Enhanced ACA Marketplace subsidies made available by the American Rescue Plan Act (ARPA) and renewed for another three years in the Inflation Reduction Act of 2022 (IRA), also contributed to the coverage gains in 2021. The Biden Administration also increased funding for consumer assistance and established a special ACA enrollment period during the pandemic in 2021. While private coverage dropped overall, direct purchase coverage, which includes Marketplace coverage, increased by 0.6 percentage points to 13.7% in 2021.

Despite these coverage gains, about 28 million people remain without health insurance and concerning disparities in uninsured rates persist. People of color, with the exception of Asian people, have higher uninsured rates than White people. The uninsured rate for people who live in poverty is nearly five times that of people with incomes over 400% of the federal poverty level. And, people who live in states that have not expanded Medicaid are nearly twice as likely to be uninsured as those who live in expansion states (Figure 2).

Uninsured Rates by Selected Characteristics, 2021

The number of people who are uninsured would be reduced further by closing the coverage gap in the dozen states that have not adopted the Medicaid expansion. Previous KFF estimates show there are 2.2 million uninsured people with incomes below poverty ineligible for Medicaid or ACA subsidies in these states.
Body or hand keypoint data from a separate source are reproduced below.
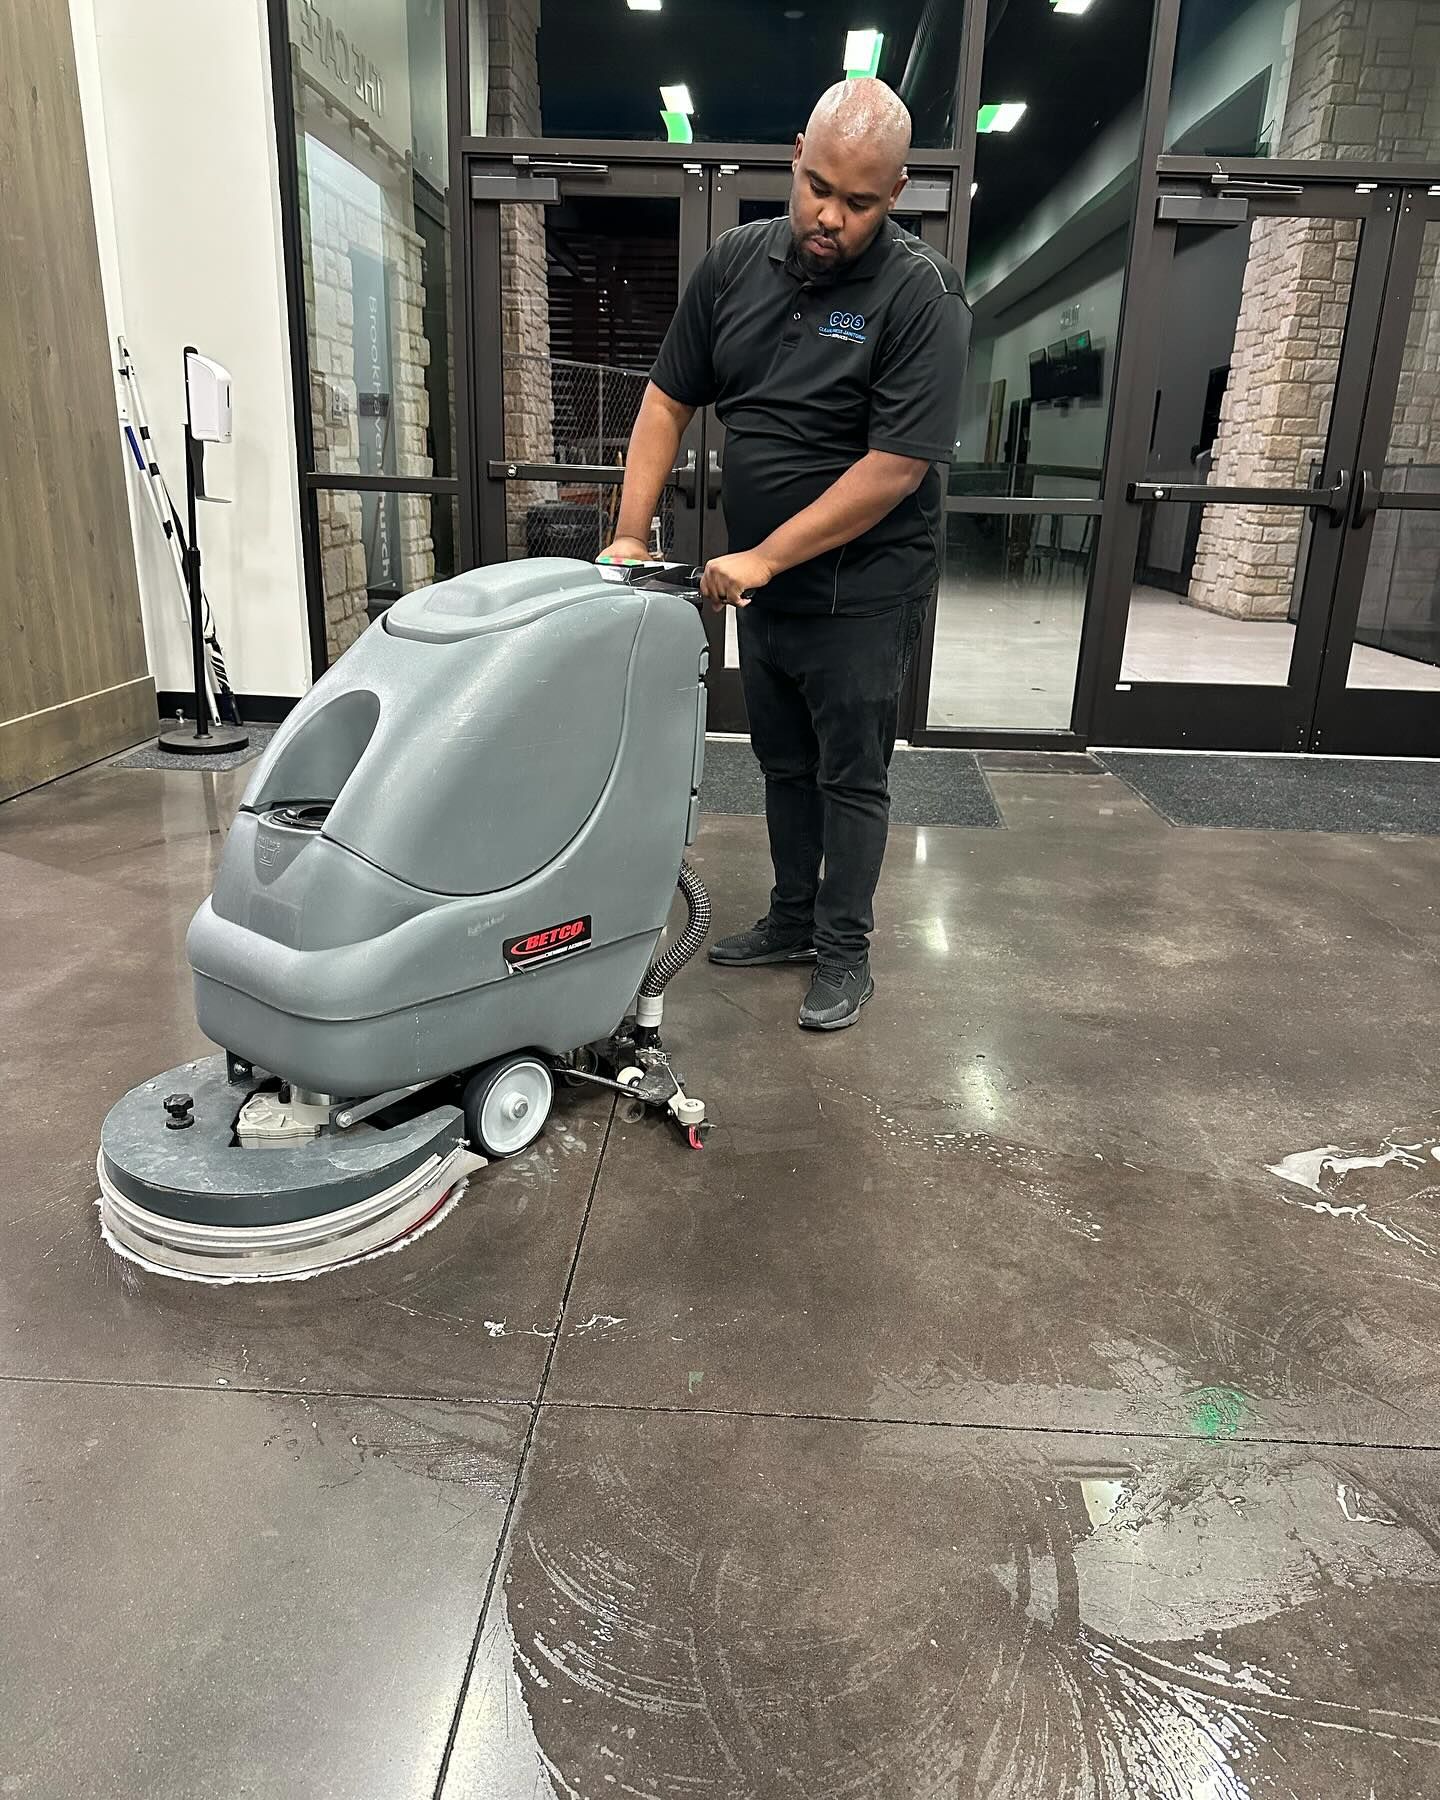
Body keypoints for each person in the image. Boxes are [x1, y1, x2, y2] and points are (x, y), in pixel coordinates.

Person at [600, 78, 970, 1031]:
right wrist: (630, 532)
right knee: (781, 762)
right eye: (816, 186)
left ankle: (845, 953)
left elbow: (894, 466)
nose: (828, 215)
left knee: (851, 772)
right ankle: (793, 919)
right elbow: (665, 403)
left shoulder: (920, 296)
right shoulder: (735, 265)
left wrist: (764, 556)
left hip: (863, 589)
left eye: (859, 202)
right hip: (762, 591)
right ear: (795, 158)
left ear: (895, 196)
A temporary federal policy to close the coverage gap was included in the House-passed reconciliation bill; however, that provision was not included in the IRA. Without a federal program, attention will turn back to the states, where expansion is likely to be an issue in some upcoming state elections.

While this week’s news points to increased coverage, these coverage gains could be short-lived. Once the public health emergency ends, which is expected sometime next year, states will resume Medicaid redeterminations and will disenroll people who are no longer eligible or who are unable to complete the renewal process even if they remain eligible. As a result, KFF estimates that between 5 and 14 million people could lose Medicaid coverage, including many who newly gained coverage in the past year.
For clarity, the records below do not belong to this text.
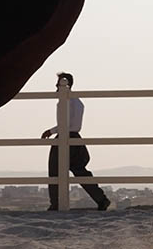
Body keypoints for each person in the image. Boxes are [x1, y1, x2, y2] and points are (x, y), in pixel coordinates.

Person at [40, 72, 109, 211]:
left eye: (58, 83)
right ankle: (101, 199)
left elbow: (66, 124)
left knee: (55, 170)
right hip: (75, 137)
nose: (56, 86)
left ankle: (56, 204)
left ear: (66, 84)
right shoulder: (77, 101)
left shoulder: (67, 101)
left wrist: (51, 131)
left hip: (65, 137)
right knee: (80, 170)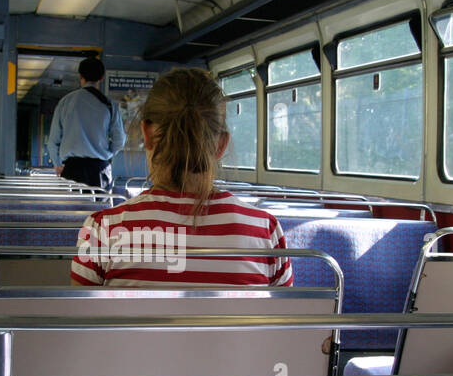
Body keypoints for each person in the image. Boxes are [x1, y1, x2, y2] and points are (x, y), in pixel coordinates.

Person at [70, 68, 292, 287]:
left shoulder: (102, 229)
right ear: (221, 145)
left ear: (147, 134)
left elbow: (82, 319)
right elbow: (286, 320)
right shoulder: (266, 232)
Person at [47, 57, 126, 190]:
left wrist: (58, 164)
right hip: (100, 169)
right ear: (101, 77)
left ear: (80, 76)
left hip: (72, 169)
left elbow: (53, 141)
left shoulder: (65, 102)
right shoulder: (109, 105)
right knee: (100, 209)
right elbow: (119, 140)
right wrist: (106, 155)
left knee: (70, 209)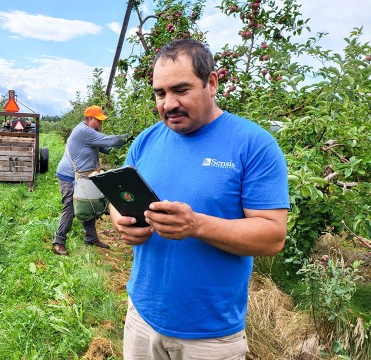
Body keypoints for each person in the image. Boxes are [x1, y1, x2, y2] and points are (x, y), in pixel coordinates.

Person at [110, 39, 290, 359]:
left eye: (181, 90)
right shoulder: (146, 140)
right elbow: (119, 194)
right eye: (160, 93)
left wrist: (195, 225)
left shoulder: (253, 144)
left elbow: (272, 237)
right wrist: (120, 220)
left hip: (210, 337)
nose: (168, 104)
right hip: (141, 317)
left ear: (211, 83)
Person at [52, 105, 129, 256]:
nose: (101, 124)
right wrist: (129, 136)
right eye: (99, 121)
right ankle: (58, 242)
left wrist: (115, 146)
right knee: (70, 207)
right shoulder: (84, 131)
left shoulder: (90, 132)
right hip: (69, 176)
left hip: (83, 176)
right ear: (90, 119)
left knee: (90, 204)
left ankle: (90, 238)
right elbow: (110, 142)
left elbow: (106, 148)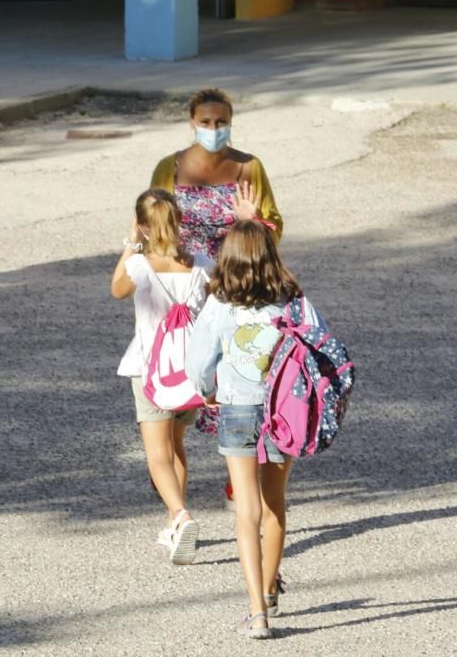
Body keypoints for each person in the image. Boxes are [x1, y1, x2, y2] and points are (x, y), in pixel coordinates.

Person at [185, 220, 323, 639]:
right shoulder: (293, 301)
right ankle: (269, 582)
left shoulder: (221, 303)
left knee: (245, 511)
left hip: (237, 410)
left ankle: (256, 611)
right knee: (274, 506)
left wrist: (208, 390)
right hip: (284, 411)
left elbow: (198, 363)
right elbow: (316, 345)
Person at [150, 87, 284, 508]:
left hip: (235, 289)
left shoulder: (249, 167)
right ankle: (173, 489)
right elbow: (153, 221)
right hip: (182, 292)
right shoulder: (168, 167)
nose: (213, 129)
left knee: (237, 384)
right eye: (205, 122)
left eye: (220, 121)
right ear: (191, 122)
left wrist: (252, 221)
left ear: (231, 121)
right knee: (179, 384)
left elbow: (273, 231)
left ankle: (238, 476)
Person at [111, 189, 214, 564]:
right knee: (176, 445)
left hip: (150, 369)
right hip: (190, 370)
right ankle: (173, 520)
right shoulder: (201, 263)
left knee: (156, 453)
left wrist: (131, 244)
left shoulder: (141, 266)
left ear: (142, 226)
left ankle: (181, 514)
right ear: (180, 221)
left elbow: (116, 288)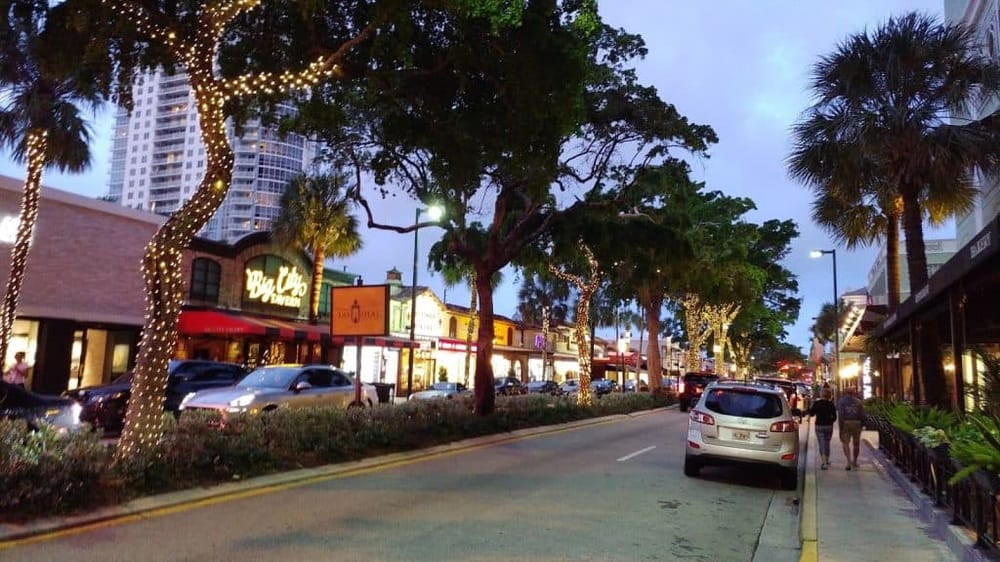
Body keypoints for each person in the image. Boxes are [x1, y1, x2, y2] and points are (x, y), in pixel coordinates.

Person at [837, 386, 866, 470]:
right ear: (854, 393)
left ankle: (848, 461)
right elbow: (862, 414)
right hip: (857, 423)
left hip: (846, 422)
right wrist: (862, 424)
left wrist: (841, 426)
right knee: (856, 444)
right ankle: (855, 461)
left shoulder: (841, 401)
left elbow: (841, 414)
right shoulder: (858, 402)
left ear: (845, 392)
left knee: (845, 443)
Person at [808, 387, 838, 469]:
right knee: (827, 442)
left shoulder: (817, 403)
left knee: (821, 443)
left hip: (819, 425)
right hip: (829, 425)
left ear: (821, 394)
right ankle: (827, 460)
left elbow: (811, 414)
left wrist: (810, 407)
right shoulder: (831, 404)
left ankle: (824, 462)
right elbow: (835, 417)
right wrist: (831, 421)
Preventing an erosion of the new gains in coverage will be challenging once the Medicaid continuous enrollment requirement ends, and results will likely vary from state to state depending on how they approach unwinding the requirement. For example, states that streamline the Medicaid renewal process and help people transition to other coverage are likely to see fewer coverage losses. The continued availability of the enhanced Marketplace subsidies will make that coverage more affordable for people who are disenrolled from Medicaid and may increase the share of people who successfully transition from Medicaid to Marketplace coverage.